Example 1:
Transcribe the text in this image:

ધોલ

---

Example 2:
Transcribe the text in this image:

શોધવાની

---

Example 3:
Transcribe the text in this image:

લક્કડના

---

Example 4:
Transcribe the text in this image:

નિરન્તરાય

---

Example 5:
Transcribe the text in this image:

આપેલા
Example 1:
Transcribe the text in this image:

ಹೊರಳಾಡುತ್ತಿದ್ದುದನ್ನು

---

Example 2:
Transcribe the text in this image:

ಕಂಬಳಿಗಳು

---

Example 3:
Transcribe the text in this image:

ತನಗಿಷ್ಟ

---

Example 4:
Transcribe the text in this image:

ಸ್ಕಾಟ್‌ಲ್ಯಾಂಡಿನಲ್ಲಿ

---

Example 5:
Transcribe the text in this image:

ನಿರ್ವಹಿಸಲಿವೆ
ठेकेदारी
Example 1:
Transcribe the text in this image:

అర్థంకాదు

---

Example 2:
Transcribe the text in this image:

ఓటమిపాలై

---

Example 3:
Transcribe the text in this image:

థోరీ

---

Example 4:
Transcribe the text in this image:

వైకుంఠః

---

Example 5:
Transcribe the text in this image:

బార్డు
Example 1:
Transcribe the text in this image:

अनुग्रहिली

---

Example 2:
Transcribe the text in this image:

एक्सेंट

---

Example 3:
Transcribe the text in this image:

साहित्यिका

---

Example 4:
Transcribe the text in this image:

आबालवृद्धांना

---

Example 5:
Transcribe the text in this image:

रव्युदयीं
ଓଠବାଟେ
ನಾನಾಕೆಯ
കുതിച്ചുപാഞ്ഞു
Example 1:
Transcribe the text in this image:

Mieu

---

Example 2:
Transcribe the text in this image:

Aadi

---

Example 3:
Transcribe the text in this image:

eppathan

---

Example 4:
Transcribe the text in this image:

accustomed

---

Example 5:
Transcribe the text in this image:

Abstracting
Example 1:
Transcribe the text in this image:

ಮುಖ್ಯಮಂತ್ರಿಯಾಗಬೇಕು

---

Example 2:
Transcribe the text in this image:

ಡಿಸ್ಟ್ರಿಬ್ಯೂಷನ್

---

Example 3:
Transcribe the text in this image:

• **Problem description**
Nothing should be left out or altered, so reproduce the whole listing.

• **Reply**
Example 1:
Transcribe the text in this image:

ધોલ

---

Example 2:
Transcribe the text in this image:

શોધવાની

---

Example 3:
Transcribe the text in this image:

લક્કડના

---

Example 4:
Transcribe the text in this image:

નિરન્તરાય

---

Example 5:
Transcribe the text in this image:

આપેલા
Example 1:
Transcribe the text in this image:

ಹೊರಳಾಡುತ್ತಿದ್ದುದನ್ನು

---

Example 2:
Transcribe the text in this image:

ಕಂಬಳಿಗಳು

---

Example 3:
Transcribe the text in this image:

ತನಗಿಷ್ಟ

---

Example 4:
Transcribe the text in this image:

ಸ್ಕಾಟ್‌ಲ್ಯಾಂಡಿನಲ್ಲಿ

---

Example 5:
Transcribe the text in this image:

ನಿರ್ವಹಿಸಲಿವೆ
ठेकेदारी
Example 1:
Transcribe the text in this image:

అర్థంకాదు

---

Example 2:
Transcribe the text in this image:

ఓటమిపాలై

---

Example 3:
Transcribe the text in this image:

థోరీ

---

Example 4:
Transcribe the text in this image:

వైకుంఠః

---

Example 5:
Transcribe the text in this image:

బార్డు
Example 1:
Transcribe the text in this image:

अनुग्रहिली

---

Example 2:
Transcribe the text in this image:

एक्सेंट

---

Example 3:
Transcribe the text in this image:

साहित्यिका

---

Example 4:
Transcribe the text in this image:

आबालवृद्धांना

---

Example 5:
Transcribe the text in this image:

रव्युदयीं
ଓଠବାଟେ
ನಾನಾಕೆಯ
കുതിച്ചുപാഞ്ഞു
Example 1:
Transcribe the text in this image:

Mieu

---

Example 2:
Transcribe the text in this image:

Aadi

---

Example 3:
Transcribe the text in this image:

eppathan

---

Example 4:
Transcribe the text in this image:

accustomed

---

Example 5:
Transcribe the text in this image:

Abstracting
Example 1:
Transcribe the text in this image:

ಮುಖ್ಯಮಂತ್ರಿಯಾಗಬೇಕು

---

Example 2:
Transcribe the text in this image:

ಡಿಸ್ಟ್ರಿಬ್ಯೂಷನ್

---

Example 3:
Transcribe the text in this image:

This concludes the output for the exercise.